Hello! I need an advice. I am moving in the next 4 weeks or so. I have been feeding feral pigeons and various birds for the last three years in all seasons, especially during wintertime when natural resources are scarce. I provide fresh water and food every day...
Since I am moving. I am very concerned about my friends in my back yard.

I did my own research. According to many researchers, feral birds are never dependant on feeders 100% and it is better to stop feeding during summer and fall instead of winter. 
I am planning to reduce the amount of food beginning 2 weeks before the time I move so they can adjust their eating habits. I have been feeding almost 40lbs food a day. More than 300 birds come by my backyard sometimes. Please give me the best way to handle my situation. I will be moving about 40 minutes away from where I live now, if I have to, I will come by somtimes after I move.

I really appreciate good advice !

Thank you!


----------



## feralpigeon (Feb 14, 2005)

Hi Hato,

This is a tough one, but personally, I wouldn't wait until until two weeks from
today, I'd start right now. I don't know if you leave food out all day or not,
but if you do, I'd start leaving it out for a scheduled slot of time, maybe twice 
a day. Then I'd start tapering how much I actually put out. What you want
to do is send a message that they need to start hussling on their own by changing what they have come to rely on in terms of the amount put out and how long the window of opportunity to feed on it is available to them. I'd taper
and taper, and then drop the evening feed spot so it's only in the a.m., causing
them to look for dinner somewhere else. By the time you leave, you should only
be putting out a modest feed for a brief period of time in the a.m. so they have
the day to forage for to meet their needs. 

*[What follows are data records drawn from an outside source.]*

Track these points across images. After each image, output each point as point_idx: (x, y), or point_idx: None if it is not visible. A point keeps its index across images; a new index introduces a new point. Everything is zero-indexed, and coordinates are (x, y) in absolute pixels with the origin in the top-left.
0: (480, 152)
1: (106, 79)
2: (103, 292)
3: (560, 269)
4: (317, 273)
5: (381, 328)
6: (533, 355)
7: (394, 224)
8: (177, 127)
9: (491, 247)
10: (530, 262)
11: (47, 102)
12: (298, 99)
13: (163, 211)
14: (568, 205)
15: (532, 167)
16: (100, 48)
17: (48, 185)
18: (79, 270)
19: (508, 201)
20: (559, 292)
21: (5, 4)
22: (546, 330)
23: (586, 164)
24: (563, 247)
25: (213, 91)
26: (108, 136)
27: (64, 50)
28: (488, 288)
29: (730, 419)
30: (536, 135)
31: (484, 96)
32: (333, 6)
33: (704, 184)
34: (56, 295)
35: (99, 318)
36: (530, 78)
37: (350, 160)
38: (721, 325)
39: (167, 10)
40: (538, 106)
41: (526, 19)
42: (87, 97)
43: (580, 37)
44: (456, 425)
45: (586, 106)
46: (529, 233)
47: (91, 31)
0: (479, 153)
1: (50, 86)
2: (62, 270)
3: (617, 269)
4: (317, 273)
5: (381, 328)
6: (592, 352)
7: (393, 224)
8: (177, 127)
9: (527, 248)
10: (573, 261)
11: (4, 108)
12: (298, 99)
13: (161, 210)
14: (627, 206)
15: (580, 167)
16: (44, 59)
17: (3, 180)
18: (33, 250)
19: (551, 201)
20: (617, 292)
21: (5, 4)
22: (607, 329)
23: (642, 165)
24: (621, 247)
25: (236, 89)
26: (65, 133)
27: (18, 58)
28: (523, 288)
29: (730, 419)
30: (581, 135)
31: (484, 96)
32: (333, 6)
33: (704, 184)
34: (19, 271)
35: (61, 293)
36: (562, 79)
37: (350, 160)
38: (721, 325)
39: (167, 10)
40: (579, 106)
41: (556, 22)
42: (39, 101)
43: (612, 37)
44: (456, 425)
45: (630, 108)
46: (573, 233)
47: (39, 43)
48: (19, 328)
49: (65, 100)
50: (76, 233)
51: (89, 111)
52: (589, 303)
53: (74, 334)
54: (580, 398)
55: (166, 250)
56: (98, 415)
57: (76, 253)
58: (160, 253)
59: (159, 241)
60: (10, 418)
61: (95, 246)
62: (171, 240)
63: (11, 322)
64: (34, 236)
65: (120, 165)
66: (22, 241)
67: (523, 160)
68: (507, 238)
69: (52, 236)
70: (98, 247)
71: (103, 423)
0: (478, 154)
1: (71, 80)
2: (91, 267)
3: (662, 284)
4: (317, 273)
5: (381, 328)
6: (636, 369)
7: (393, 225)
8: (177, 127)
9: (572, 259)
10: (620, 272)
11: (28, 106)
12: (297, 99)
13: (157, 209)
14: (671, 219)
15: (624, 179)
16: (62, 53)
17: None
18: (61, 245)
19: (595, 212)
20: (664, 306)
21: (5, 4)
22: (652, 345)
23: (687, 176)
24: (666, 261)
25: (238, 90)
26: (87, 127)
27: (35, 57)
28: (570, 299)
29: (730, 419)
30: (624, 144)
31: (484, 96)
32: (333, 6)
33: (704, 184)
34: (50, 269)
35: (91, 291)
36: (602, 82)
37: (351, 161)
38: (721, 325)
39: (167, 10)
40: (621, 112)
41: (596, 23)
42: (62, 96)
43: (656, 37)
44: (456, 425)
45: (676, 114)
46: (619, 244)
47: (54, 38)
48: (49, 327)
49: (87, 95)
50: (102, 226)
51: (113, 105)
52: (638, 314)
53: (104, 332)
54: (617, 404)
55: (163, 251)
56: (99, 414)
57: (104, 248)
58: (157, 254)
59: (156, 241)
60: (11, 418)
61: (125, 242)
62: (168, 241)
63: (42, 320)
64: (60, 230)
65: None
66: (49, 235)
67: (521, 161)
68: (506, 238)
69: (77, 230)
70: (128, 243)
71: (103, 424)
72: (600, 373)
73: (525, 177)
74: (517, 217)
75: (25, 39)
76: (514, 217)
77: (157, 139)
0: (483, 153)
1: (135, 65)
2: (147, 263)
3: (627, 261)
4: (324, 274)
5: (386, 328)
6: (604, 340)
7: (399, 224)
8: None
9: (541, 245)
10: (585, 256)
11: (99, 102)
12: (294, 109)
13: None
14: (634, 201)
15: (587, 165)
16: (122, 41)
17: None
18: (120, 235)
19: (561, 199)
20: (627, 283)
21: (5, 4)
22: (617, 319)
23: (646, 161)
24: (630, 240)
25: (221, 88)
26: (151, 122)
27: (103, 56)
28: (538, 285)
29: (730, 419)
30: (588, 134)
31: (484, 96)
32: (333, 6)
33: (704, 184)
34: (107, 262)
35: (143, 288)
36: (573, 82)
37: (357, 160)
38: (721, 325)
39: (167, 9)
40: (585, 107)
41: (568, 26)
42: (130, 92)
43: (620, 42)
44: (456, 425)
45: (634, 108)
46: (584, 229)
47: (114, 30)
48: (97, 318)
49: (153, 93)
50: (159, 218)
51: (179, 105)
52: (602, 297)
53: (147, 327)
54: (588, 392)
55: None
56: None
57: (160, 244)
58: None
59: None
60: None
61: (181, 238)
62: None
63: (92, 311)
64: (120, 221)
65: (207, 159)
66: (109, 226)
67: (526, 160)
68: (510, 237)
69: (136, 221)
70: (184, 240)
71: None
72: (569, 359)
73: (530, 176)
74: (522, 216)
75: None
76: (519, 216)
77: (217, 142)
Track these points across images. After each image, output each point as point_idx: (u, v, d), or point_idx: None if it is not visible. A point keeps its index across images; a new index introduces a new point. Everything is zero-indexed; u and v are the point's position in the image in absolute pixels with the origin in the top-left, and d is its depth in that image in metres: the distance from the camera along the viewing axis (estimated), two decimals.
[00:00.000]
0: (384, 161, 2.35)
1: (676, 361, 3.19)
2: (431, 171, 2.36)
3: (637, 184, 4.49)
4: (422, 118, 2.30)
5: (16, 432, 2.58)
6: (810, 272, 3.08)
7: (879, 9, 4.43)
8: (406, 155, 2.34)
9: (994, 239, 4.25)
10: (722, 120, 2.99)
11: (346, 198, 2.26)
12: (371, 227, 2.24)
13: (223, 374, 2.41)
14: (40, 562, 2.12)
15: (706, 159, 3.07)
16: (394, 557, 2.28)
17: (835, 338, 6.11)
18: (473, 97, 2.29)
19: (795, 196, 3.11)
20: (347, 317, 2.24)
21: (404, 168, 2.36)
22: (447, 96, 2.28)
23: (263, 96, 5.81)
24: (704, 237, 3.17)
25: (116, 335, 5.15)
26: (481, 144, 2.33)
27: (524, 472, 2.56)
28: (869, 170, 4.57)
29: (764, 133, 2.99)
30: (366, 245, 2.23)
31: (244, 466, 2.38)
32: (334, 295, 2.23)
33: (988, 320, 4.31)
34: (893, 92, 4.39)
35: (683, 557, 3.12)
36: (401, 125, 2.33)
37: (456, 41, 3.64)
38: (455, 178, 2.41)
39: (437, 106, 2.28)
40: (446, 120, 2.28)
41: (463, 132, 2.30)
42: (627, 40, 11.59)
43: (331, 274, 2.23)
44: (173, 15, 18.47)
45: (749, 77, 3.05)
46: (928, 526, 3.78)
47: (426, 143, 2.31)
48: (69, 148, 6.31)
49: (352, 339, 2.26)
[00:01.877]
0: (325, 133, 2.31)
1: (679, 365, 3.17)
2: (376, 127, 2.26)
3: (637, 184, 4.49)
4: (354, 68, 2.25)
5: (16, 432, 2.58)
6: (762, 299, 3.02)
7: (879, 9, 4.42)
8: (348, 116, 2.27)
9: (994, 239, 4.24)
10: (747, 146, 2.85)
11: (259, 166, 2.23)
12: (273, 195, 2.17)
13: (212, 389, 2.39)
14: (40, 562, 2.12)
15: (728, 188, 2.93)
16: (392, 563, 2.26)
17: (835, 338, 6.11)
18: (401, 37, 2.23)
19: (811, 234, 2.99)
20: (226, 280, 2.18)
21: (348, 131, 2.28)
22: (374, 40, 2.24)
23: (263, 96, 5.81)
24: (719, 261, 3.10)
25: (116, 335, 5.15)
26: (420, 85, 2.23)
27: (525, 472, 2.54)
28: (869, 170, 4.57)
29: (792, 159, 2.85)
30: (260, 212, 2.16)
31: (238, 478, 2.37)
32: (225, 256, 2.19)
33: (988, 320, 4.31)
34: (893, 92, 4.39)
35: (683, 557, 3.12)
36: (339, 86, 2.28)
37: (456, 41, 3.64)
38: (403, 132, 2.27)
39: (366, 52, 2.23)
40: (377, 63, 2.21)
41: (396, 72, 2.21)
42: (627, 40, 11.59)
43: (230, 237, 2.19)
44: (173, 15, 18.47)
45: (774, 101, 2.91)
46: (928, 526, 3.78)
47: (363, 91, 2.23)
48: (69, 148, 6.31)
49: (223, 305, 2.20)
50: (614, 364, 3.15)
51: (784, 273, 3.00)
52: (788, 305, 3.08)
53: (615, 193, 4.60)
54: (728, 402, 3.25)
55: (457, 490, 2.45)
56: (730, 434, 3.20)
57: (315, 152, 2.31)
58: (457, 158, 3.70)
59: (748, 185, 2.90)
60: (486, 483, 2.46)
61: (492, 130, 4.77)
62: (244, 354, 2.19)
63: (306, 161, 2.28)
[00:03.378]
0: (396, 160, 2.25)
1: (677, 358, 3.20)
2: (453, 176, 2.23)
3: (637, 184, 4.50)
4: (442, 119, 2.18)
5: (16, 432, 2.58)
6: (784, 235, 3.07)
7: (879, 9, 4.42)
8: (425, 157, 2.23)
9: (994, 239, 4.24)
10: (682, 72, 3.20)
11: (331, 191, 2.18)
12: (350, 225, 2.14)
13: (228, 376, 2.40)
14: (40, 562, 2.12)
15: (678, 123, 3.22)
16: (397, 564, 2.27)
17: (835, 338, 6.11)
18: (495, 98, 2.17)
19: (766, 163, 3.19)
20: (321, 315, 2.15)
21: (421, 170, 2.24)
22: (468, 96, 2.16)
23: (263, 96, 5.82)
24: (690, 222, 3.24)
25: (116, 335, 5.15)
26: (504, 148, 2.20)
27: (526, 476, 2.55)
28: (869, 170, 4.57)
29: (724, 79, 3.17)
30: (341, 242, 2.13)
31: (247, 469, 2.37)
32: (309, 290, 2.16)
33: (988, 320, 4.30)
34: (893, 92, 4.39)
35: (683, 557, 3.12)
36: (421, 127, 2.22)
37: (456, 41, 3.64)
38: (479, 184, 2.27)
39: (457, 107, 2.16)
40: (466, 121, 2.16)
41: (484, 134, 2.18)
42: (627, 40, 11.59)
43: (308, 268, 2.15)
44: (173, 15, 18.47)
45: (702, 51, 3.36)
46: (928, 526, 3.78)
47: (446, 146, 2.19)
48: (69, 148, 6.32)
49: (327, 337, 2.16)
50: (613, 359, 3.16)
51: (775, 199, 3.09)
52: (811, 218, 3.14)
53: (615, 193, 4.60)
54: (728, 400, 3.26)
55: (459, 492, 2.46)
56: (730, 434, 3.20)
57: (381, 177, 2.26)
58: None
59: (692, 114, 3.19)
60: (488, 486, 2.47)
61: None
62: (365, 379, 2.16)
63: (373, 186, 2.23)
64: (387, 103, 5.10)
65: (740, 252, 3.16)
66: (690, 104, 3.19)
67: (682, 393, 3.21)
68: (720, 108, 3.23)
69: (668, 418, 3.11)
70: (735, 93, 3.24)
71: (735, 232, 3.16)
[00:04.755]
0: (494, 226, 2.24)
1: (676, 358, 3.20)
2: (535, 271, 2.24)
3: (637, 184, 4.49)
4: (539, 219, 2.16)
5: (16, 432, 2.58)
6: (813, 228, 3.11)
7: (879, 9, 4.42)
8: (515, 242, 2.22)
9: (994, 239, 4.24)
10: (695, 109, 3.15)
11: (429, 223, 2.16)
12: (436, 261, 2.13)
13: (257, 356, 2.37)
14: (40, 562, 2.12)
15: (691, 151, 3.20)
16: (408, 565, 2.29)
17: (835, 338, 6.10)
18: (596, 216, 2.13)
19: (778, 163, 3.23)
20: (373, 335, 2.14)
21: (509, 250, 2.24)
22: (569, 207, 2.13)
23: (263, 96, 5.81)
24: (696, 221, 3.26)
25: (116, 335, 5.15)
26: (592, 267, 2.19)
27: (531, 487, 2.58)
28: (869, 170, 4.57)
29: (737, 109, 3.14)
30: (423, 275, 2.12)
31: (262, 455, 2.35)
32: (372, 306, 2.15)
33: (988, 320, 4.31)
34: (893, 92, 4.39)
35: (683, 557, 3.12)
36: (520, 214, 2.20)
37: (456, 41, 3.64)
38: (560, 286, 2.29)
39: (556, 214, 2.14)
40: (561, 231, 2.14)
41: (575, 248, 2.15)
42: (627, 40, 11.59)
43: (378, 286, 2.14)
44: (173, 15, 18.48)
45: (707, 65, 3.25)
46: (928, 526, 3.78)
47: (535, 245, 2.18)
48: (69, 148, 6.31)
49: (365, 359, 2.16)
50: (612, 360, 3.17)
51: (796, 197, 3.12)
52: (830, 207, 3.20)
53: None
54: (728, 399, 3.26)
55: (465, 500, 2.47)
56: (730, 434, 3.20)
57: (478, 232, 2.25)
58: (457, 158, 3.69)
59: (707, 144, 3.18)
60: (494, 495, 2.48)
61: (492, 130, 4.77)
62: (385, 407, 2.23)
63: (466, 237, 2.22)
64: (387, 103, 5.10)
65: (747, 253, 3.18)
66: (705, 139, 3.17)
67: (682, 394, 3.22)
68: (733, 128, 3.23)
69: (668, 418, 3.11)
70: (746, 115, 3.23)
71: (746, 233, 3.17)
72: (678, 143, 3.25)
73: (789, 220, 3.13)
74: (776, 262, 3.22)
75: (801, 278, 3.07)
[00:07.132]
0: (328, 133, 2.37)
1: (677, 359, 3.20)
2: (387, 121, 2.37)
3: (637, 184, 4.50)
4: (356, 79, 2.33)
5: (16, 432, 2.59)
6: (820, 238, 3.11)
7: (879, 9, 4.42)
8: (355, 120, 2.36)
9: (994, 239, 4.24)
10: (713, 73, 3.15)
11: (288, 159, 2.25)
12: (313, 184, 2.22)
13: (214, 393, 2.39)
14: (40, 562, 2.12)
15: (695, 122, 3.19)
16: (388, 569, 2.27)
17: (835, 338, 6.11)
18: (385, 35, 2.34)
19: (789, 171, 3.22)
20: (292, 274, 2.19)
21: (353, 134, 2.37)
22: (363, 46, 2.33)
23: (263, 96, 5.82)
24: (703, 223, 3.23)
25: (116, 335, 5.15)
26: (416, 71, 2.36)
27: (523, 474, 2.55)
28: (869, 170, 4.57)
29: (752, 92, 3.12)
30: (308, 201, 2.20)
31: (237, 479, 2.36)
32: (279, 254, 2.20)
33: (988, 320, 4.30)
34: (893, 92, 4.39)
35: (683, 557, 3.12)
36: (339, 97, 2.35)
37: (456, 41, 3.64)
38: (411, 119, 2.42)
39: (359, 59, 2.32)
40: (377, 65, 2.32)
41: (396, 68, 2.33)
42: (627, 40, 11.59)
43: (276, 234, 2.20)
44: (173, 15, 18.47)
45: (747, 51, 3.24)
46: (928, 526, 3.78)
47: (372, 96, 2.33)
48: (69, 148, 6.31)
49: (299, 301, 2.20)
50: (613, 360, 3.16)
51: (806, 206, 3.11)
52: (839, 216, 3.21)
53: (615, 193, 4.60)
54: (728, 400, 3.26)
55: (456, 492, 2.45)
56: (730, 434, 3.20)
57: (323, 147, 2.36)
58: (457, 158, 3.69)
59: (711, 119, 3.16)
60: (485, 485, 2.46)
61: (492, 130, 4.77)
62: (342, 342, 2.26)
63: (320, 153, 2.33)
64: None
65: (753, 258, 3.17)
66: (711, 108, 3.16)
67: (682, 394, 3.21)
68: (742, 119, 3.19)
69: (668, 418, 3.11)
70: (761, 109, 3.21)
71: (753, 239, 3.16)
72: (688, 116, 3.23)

You can always go back and visit, but I don't know how you'll put out food
if someone is in your house. Good luck on your move and w/your birds.

fp


----------



## Hato (Apr 19, 2007)

Thank you so much for your advice, FP!
Well, I am not selling my place due to a really bad housing market. I am renting out my current residence and really trying to find someone who loves wildlife and is a conservationist. I am really hoping that I can continue to provide some food especially during the winter. Wish me luck!


----------



## Charis (Feb 11, 2007)

Well then, just make feeding the wildlife part of the rental agreement. 

You might be hard pressed to find someone as dedicated as yourself but they are out there. Just ask all of us!


----------



## feralpigeon (Feb 14, 2005)

Or let them know that you may need access during the winter months to
the yard to put out food for them  

fp


----------